Our results clearly show that under the in vitro conditions used in this study, D3G was converted to DON upon incubation with several pure cultures of intestinal bacteria, in particular species of the genera Lactobacillus, Enterococcus, Enterobacter and Bifidobacterium. Only partial hydrolysis was obtained under the semi-aerobic conditions used in this work whereas anaerobic conditions prevail in the mammalian gut. The D3G concentration (corresponding to 2.5 mg/L) used in incubations with bacteria is unrealistically high for food, but not for feed samples, where guideline levels for DON are as high as 12 mg/kg. The bacterial density in the gut is significantly higher than in our in vitro tests; however complex mixtures and matrix influences are occurring. The density of bacteria in faeces is about 1012 cfu/g, while the densities of pure cultures used in our study correspond to about 109 cfu/mL. This suggests that even species that contribute only few percent of the microbiota may release a significant portion of DON from D3G in the lower gastrointestinal tract. Glucoside hydrolases/β-glucosidases are overrepresented in gut metagenome studies (Gill et al., 2006), thus enzymes with specificity for D3G are expected to be abundant. A highly relevant factor seems to be the species composition of the intestinal microbiota. Due to microbial diversity and density, different cleavage rates can be expected in different animals or humans (Abbott, 2004). Metagenome studies (Hattori and Taylor, 2009) indicate that there are also clear trends towards a different composition between adults and infants. For instance, Bifidobacterium and Lactobacillus species are more abundant in infants.

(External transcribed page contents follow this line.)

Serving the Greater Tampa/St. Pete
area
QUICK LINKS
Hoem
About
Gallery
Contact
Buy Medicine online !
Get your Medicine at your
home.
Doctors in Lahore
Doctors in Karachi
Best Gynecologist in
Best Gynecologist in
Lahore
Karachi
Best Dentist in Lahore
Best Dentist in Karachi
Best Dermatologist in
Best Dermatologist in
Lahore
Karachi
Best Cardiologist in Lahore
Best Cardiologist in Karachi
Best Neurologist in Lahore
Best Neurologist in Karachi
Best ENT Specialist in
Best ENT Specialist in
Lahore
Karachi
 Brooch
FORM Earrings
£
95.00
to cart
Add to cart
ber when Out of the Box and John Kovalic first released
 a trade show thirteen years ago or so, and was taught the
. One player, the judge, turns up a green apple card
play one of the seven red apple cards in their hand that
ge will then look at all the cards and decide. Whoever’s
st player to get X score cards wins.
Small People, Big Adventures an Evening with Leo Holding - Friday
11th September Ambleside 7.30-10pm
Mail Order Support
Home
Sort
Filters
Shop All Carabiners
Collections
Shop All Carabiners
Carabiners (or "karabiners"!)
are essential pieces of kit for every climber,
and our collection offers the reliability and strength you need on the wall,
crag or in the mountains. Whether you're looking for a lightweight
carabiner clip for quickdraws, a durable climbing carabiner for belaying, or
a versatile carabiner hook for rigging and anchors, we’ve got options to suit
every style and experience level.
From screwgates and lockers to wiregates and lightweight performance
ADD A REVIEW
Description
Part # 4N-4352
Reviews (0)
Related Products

Taken together this in vitro study suggests that DON detoxified by the plant into D3G may become partly bioavailable due to D3G hydrolysis by bacterial β-glucosidases in the colon. Yet, it seems impossible to predict to which extent hydrolysis occurs in a given person. Beside an individual microbiota, D3G hydrolysis may be also highly dependent on other factors, such as the kind of fermented milk products or abundant probiotic bacteria consumed together with D3G contaminated cereal products. If, as our data suggest, most of the present D3G is hydrolyzed to the parental toxin, D3G is of toxicological relevance and should be monitored together with DON in cereals, especially since the portion of the masked toxin might increase in the future due to Fusarium resistance breeding efforts.

Conflict of interest

The authors declare to have no conflict of interests.